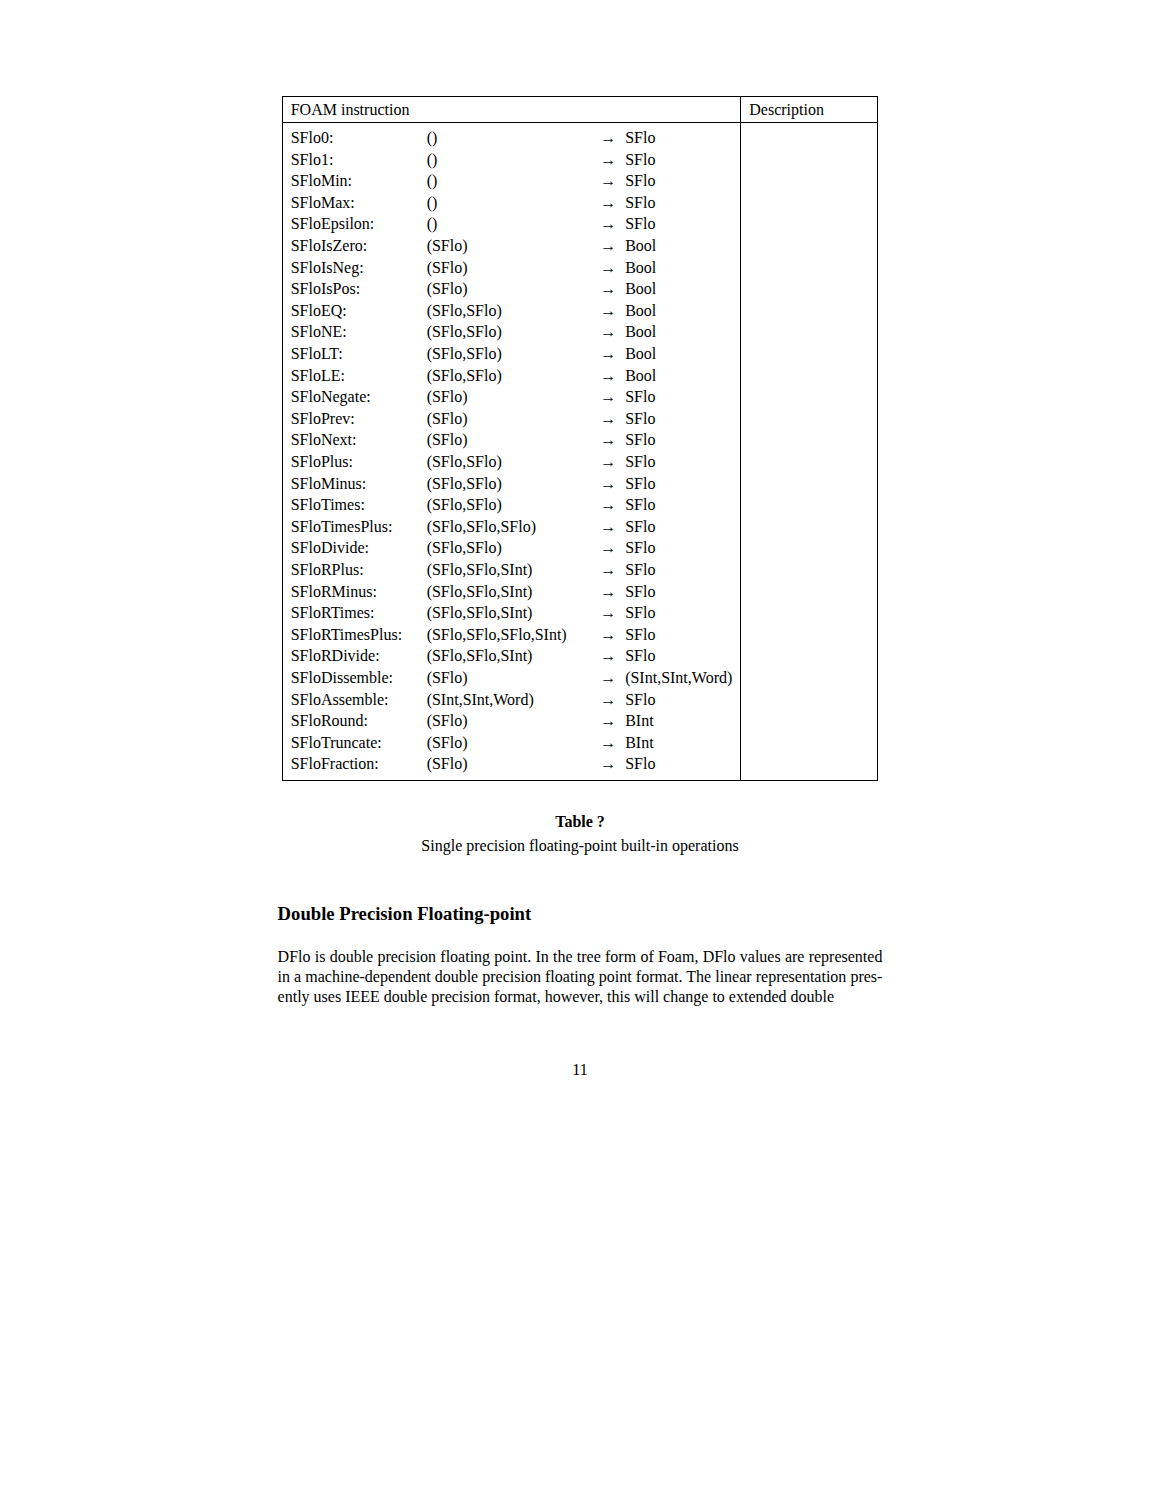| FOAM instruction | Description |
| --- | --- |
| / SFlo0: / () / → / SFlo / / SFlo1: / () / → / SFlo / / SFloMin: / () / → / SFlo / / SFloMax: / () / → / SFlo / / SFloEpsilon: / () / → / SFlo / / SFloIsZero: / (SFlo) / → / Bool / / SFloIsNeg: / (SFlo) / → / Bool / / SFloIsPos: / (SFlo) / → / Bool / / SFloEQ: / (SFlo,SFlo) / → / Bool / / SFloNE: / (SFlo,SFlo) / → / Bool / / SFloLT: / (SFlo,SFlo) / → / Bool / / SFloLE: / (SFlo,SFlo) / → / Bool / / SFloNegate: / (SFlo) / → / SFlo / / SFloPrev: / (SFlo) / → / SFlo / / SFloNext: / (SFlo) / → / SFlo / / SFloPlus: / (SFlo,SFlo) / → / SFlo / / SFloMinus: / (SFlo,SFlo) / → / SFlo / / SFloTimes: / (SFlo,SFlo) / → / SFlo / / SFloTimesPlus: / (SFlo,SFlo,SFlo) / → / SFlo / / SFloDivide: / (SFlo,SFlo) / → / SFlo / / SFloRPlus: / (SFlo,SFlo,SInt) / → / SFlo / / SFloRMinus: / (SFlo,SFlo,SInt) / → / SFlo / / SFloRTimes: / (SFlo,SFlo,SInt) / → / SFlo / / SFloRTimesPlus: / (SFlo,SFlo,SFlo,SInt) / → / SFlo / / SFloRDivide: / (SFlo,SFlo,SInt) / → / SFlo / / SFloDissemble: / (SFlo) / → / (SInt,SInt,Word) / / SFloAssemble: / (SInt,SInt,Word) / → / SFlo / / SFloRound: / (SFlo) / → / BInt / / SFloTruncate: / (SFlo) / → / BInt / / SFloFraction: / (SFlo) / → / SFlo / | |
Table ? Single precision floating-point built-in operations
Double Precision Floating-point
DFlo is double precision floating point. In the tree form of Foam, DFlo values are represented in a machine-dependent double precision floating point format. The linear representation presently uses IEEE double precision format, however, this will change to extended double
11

--

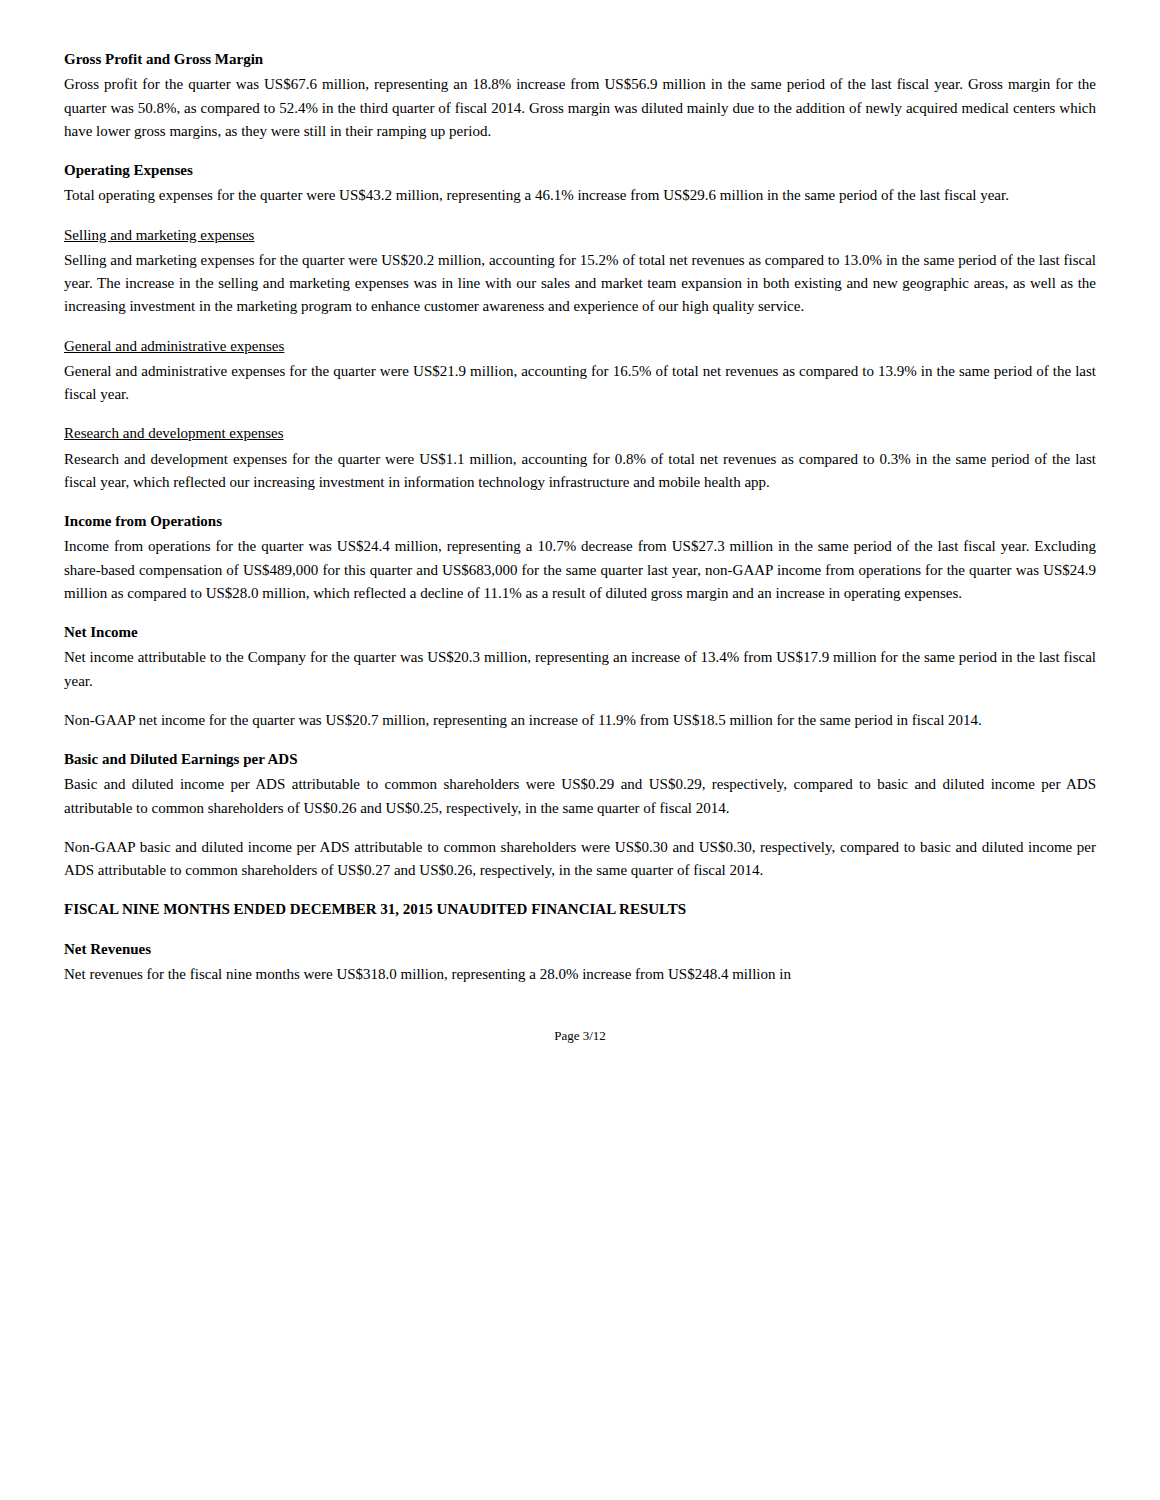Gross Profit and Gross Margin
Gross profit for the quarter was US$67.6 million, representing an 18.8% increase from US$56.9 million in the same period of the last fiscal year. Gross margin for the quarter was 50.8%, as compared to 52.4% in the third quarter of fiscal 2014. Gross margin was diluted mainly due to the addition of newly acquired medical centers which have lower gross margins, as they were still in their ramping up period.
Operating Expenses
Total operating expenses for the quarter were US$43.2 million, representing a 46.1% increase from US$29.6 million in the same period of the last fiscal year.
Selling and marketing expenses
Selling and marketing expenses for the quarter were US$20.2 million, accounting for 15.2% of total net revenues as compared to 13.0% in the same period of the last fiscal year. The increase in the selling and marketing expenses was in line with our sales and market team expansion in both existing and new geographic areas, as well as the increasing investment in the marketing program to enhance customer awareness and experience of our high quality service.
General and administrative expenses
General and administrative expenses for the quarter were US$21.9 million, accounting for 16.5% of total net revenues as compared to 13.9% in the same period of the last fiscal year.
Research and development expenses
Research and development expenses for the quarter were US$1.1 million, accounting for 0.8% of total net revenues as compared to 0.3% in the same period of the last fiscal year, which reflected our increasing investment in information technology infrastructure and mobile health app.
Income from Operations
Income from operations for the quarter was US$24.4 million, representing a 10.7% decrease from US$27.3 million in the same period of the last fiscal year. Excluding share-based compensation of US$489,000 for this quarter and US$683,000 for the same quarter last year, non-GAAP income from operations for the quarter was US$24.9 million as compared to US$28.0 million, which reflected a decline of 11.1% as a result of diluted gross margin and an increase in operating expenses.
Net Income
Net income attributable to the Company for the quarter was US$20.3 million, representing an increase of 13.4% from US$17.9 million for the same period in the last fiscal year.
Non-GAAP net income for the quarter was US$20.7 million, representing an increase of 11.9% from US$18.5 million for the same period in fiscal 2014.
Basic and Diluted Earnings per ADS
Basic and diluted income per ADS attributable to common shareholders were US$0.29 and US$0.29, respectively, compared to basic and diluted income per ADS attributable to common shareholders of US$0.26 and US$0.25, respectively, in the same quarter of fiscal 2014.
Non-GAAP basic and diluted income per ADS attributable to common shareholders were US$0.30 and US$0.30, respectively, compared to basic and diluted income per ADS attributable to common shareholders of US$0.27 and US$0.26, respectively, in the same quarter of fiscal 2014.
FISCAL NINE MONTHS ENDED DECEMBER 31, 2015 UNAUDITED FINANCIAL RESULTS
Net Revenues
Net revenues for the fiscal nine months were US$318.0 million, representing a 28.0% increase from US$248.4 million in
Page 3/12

— Your instructions —
Wherever a line of the entries holds the string "point", copy that line.

— Solution to this problem —
Table ? Single precision floating-point built-in operations
Double Precision Floating-point
DFlo is double precision floating point. In the tree form of Foam, DFlo values are represented in a machine-dependent double precision floating point format. The linear representation presently uses IEEE double precision format, however, this will change to extended double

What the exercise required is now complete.